Transcribed page contents:
▼
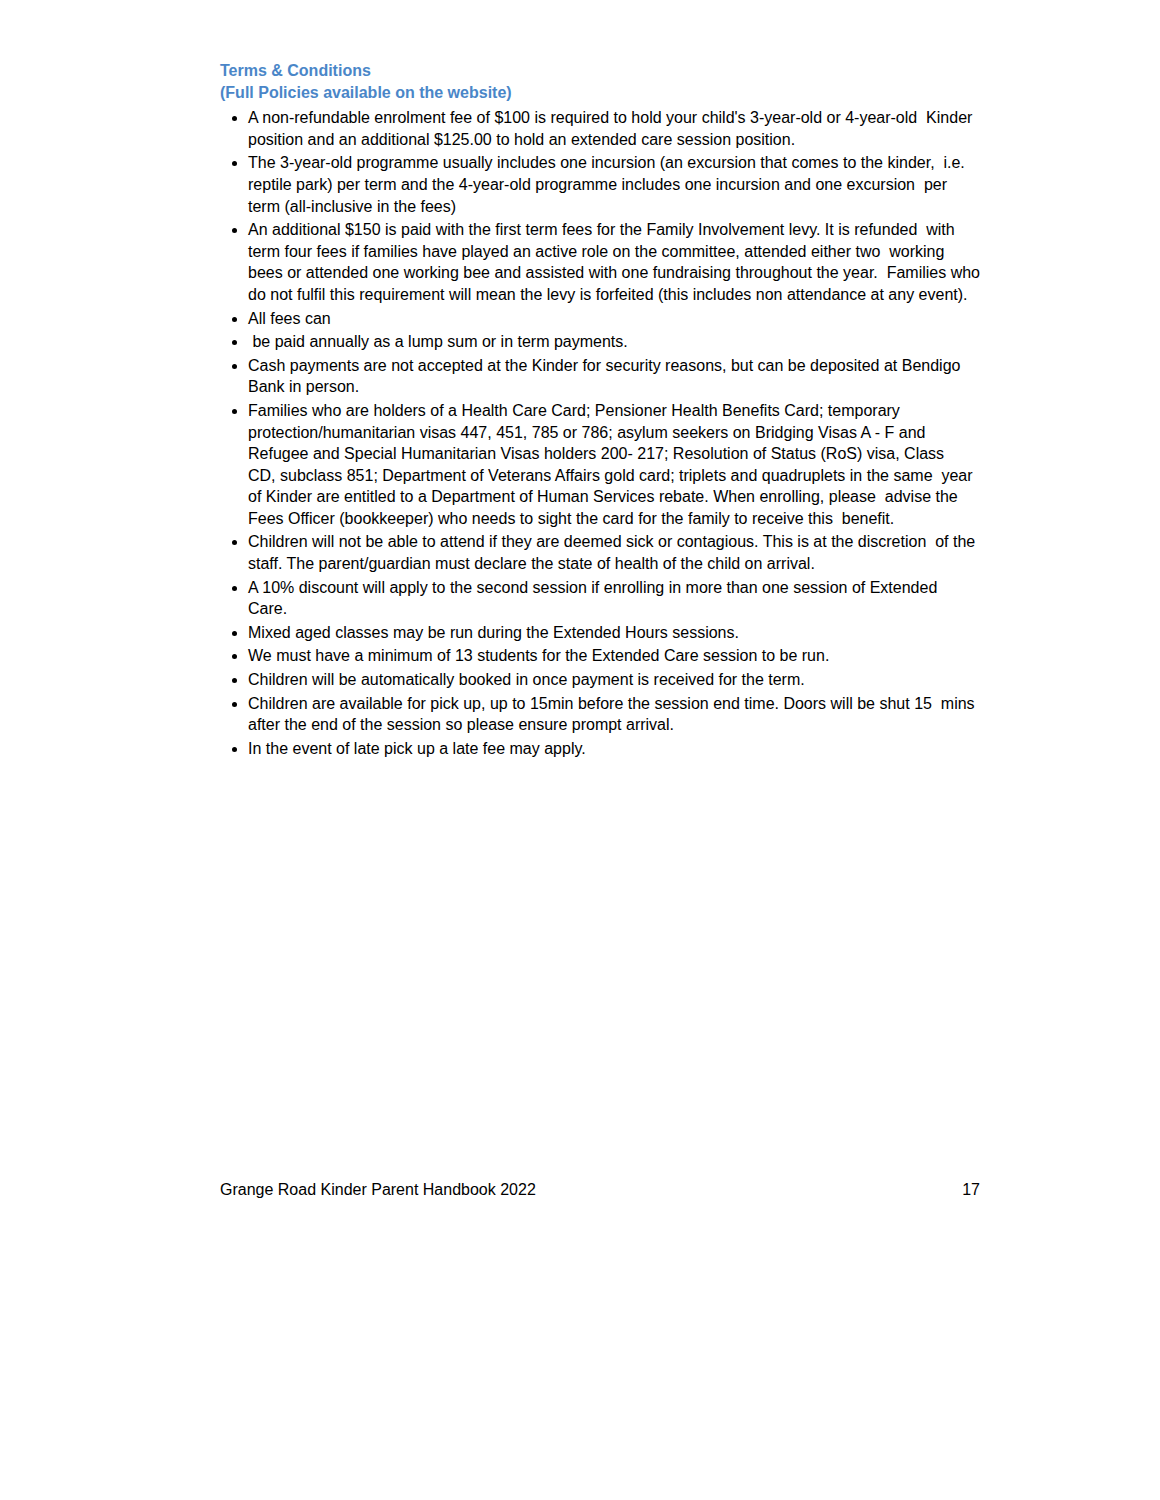Terms & Conditions
(Full Policies available on the website)
A non-refundable enrolment fee of $100 is required to hold your child's 3-year-old or 4-year-old Kinder position and an additional $125.00 to hold an extended care session position.
The 3-year-old programme usually includes one incursion (an excursion that comes to the kinder, i.e. reptile park) per term and the 4-year-old programme includes one incursion and one excursion per term (all-inclusive in the fees)
An additional $150 is paid with the first term fees for the Family Involvement levy. It is refunded with term four fees if families have played an active role on the committee, attended either two working bees or attended one working bee and assisted with one fundraising throughout the year. Families who do not fulfil this requirement will mean the levy is forfeited (this includes non attendance at any event).
All fees can
be paid annually as a lump sum or in term payments.
Cash payments are not accepted at the Kinder for security reasons, but can be deposited at Bendigo Bank in person.
Families who are holders of a Health Care Card; Pensioner Health Benefits Card; temporary protection/humanitarian visas 447, 451, 785 or 786; asylum seekers on Bridging Visas A - F and Refugee and Special Humanitarian Visas holders 200- 217; Resolution of Status (RoS) visa, Class CD, subclass 851; Department of Veterans Affairs gold card; triplets and quadruplets in the same year of Kinder are entitled to a Department of Human Services rebate. When enrolling, please advise the Fees Officer (bookkeeper) who needs to sight the card for the family to receive this benefit.
Children will not be able to attend if they are deemed sick or contagious. This is at the discretion of the staff. The parent/guardian must declare the state of health of the child on arrival.
A 10% discount will apply to the second session if enrolling in more than one session of Extended Care.
Mixed aged classes may be run during the Extended Hours sessions.
We must have a minimum of 13 students for the Extended Care session to be run.
Children will be automatically booked in once payment is received for the term.
Children are available for pick up, up to 15min before the session end time. Doors will be shut 15 mins after the end of the session so please ensure prompt arrival.
In the event of late pick up a late fee may apply.
Grange Road Kinder Parent Handbook 2022 17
▲
ASSIGNMENT:
What must be returned is the line with "A 10% discount" plus every line after it to the end of the entries, exactly as they appear.

COMPLETED EXERCISE:
A 10% discount will apply to the second session if enrolling in more than one session of Extended Care.
Mixed aged classes may be run during the Extended Hours sessions.
We must have a minimum of 13 students for the Extended Care session to be run.
Children will be automatically booked in once payment is received for the term.
Children are available for pick up, up to 15min before the session end time. Doors will be shut 15 mins after the end of the session so please ensure prompt arrival.
In the event of late pick up a late fee may apply.
Grange Road Kinder Parent Handbook 2022 17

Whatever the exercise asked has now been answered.